A Bolzano, se le accuse nei loro confronti verranno confermate quando passeranno al vaglio della disamina processuale, gli arrestati si vedranno contestare soprattutto le imputazioni relative al traffico di droga.

Qui vale la pena di fare un’altra considerazione. Nell’immagine comune la circolazione degli stupefacenti sembra quasi ridotta ad un fenomeno marginale dove spacciatori tossicodipendenti appartengono esclusivamente a quei gruppi border-line che si ritrovano assieme destando scandalo e ripulsa e alimentando le polemiche sullo scarso “decoro” di alcune zone della città.

Nulla di più sbagliato.

Tutte le statistiche dicono che la circolazione degli stupefacenti vive e prospera in tutto il tessuto sociale, ivi compreso quello delle classi medio-alte, che consumano, in specie cocaina, in quantità notevolissime. Ha destato forse meno clamore di quanto fosse auspicabile la notizia secondo cui, in base ad uno studio reso noto un paio d’anni fa da un centro che si occupa di analisi a livello europeo, il capoluogo altoatesino, con un consumo stimato medio di 392 milligrammi di cocaina per 1000 abitanti, dato rilevato dall’analisi delle acque di scarico, superava addirittura la piazza milanese.

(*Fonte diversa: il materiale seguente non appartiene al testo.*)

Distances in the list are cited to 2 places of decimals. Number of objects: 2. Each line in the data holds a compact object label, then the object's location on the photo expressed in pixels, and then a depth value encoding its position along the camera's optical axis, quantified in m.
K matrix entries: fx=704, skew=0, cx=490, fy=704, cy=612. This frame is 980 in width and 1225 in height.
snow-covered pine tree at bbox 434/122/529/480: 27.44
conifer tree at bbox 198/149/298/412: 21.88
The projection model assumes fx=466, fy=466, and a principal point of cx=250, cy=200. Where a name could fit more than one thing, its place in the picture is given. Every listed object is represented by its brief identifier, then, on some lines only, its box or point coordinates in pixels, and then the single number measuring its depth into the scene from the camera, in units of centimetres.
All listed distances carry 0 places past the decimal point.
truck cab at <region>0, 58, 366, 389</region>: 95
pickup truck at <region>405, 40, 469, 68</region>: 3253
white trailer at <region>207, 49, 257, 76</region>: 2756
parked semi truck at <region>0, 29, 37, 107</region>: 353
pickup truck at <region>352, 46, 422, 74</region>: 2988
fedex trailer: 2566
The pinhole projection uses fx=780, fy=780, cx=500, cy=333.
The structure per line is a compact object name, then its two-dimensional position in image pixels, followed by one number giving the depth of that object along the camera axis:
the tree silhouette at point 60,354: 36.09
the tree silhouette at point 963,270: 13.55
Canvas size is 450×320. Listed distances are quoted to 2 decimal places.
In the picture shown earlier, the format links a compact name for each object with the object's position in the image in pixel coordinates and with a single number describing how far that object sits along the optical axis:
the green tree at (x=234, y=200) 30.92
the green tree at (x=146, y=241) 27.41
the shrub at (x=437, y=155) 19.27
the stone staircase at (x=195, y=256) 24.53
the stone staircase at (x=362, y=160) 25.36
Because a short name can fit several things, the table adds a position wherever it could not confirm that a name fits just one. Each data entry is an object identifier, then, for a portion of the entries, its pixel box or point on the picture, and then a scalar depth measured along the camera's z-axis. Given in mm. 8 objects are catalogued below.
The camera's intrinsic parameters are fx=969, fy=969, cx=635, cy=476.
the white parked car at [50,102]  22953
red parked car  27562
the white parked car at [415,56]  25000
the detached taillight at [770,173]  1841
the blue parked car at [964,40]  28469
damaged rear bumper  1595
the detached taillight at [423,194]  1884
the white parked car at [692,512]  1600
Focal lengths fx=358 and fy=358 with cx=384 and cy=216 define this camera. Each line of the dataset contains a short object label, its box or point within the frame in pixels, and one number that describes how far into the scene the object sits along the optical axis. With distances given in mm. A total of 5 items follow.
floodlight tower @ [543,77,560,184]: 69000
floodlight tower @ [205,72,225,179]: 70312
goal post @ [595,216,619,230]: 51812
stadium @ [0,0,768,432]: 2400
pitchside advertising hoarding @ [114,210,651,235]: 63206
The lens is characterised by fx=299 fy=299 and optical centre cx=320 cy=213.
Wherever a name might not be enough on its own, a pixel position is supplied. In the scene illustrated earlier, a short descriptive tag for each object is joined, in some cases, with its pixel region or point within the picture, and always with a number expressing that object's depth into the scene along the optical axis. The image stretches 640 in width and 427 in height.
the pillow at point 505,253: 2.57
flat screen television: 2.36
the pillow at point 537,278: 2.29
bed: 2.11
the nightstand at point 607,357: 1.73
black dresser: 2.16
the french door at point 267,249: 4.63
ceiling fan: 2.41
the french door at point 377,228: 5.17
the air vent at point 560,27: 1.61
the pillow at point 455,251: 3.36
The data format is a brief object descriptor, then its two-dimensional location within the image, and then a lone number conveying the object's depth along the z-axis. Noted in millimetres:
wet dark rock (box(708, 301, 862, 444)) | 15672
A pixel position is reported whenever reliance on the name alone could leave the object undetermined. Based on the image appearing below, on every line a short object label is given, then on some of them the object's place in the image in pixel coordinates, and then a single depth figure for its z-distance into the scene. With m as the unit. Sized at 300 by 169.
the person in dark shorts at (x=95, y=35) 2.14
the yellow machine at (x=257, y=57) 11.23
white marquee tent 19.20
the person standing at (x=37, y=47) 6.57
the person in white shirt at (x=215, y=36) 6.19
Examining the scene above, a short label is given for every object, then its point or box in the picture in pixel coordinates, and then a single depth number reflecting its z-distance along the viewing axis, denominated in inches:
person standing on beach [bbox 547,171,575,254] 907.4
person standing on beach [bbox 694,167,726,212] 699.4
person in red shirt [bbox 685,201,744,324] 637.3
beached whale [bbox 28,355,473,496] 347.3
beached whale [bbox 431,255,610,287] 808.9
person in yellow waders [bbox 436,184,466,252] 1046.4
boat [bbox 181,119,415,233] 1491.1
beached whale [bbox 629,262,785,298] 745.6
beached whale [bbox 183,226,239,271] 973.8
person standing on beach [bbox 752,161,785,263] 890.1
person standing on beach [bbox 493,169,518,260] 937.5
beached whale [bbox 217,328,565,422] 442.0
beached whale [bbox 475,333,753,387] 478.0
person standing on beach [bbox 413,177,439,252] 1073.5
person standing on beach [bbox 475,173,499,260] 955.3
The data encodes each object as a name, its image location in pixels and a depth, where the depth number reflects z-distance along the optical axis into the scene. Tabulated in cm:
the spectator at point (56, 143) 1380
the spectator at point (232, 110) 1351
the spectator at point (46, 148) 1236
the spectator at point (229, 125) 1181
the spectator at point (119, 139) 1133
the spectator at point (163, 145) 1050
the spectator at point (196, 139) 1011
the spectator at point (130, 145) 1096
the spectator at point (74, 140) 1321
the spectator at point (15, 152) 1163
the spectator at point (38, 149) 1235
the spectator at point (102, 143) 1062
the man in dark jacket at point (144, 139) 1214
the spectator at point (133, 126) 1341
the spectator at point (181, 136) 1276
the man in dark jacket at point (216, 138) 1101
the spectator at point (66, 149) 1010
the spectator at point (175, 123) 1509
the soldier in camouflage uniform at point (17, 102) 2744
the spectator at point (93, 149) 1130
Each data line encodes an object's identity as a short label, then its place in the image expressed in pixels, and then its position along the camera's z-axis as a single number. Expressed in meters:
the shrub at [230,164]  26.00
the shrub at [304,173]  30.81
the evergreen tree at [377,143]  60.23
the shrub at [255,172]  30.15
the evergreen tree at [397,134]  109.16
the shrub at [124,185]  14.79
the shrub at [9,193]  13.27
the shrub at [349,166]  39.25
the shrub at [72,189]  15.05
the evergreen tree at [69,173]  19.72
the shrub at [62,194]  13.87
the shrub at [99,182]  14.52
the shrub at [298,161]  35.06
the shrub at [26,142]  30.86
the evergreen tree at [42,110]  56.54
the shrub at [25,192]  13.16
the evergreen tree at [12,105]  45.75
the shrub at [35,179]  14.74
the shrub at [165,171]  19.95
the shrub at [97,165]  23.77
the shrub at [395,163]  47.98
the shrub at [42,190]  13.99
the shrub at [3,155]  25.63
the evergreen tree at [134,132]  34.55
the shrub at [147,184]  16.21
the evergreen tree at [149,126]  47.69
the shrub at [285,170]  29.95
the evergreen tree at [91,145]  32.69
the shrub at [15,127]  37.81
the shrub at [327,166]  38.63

Sono cifre che vanno prese ovviamente con il beneficio d’inventario, ma che assieme ad altri elementi conducono a poter formulare un concetto abbastanza elementare. A Bolzano, come Trento, come in molti centri periferici soprattutto nei periodi di maggior afflusso turistico viene consumata una grande quantità di droga, da parte di quei soggetti che poi nelle cronache vengono definiti come “insospettabili” proprio perché non rientrano nei cliché abituali del consumatore o dallo spacciatore.

E’ a questo mercato che si rivolgono le grandi organizzazioni criminali per realizzare profitti notevolissimi, raccogliere grandissime quantità di denaro contante, che poi vengono riciclate in vari modi, non ultimo quello che prevede l’investimento in attività apparentemente del tutto legali, o l’inserimento dei capitali di imprese momentaneamente in difficoltà.

Capire se questo sia avvenuto anche nella nostra regione e aumentare il controllo per evitare che fenomeni del genere possano verificarsi è uno dei compiti più delicati che spettano agli inquirenti ma anche al mondo della politica e della pubblica amministrazione.